И еще больше, чтобы восстановить его доброе имя.
— Тогда мы должны использовать то время, что у нас есть, — сказала Маргред.
Он кивнул.
— Я закончу с полиграфом[19]до обеда. В котором часу ты освободишься?
— В два часа. Но я имела в виду не наше рабочее расписание. — Она взяла его руку и положила себе на грудь. От удивления он замер, боясь пошевелиться. — Отвези меня домой сегодня вечером.
Во рту у Калеба пересохло. Мозг отказывался воспринимать происходящее, поскольку вся кровь устремилась вниз живота.
Ему пришлось очень постараться, чтобы голос его прозвучал как обычно, чтобы ничем не выдать своего волнения.
— Это самое лучшее предложение, которое я услышал за весь сегодняшний день.

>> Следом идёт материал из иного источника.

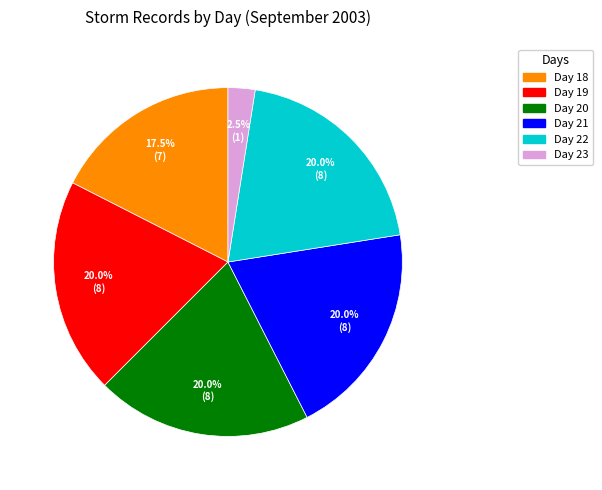

Does any single category account for the majority?

No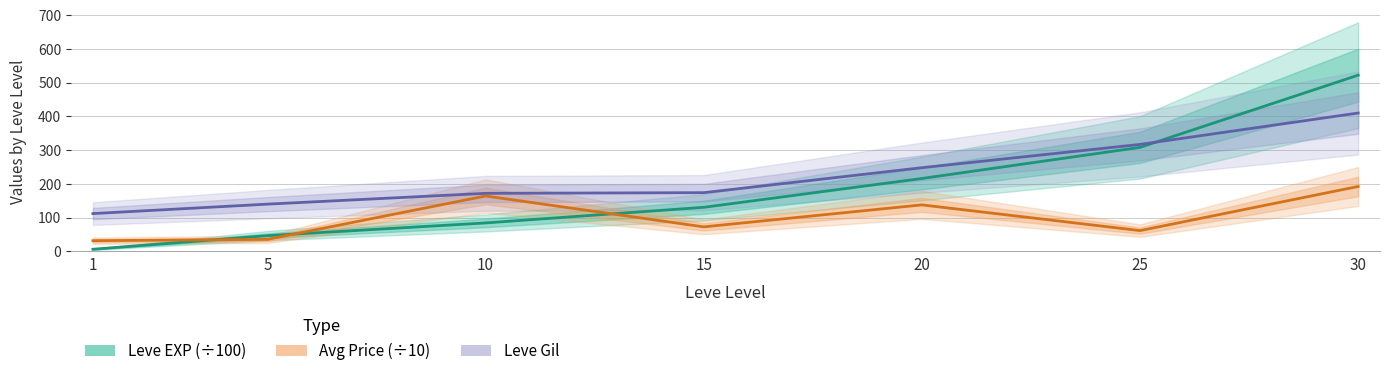

What are all the series names shown in the legend?

Leve EXP (÷100), Avg Price (÷10), Leve Gil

Но я не могу.
«Так пошевели рукой, тупица!»
Но и этого он сделать не мог. Ее грудь была такой мягкой, сосок напрягся у него в ладони, и, почувствовав, как рука сжимает эту округлую мягкость, он вновь ощутил невероятное возбуждение.
— Почему нет? — спросила она.
Он постарался разумом вернуться к происходящему, но оставил руку там, где она находилась. Действительно, почему нет?
— Э-э… — промямлил он. — Сейчас самый разгар сезона. Все комнаты на острове зарезервированы и сданы внаем. Поэтому у нас полдюжины детективов спят по очереди на койках в камере предварительного заключения, а сержант ночует у меня. И я не собираюсь вести тебя мимо него на цыпочках, чтобы попасть в спальню.
Губы Маргред сложились в лукавую улыбку.
— Тогда мы прокрадемся на цыпочках мимо твоей сестры.
Она говорила совершенно серьезно. Она хотела его. Сегодня вечером. Сейчас.
Он попытался рассмеяться. Вдохнуть воздуха.
— Ты намерена контрабандой доставить меня в свою комнату? Ее теплые, мягкие губы скользнули по его щеке.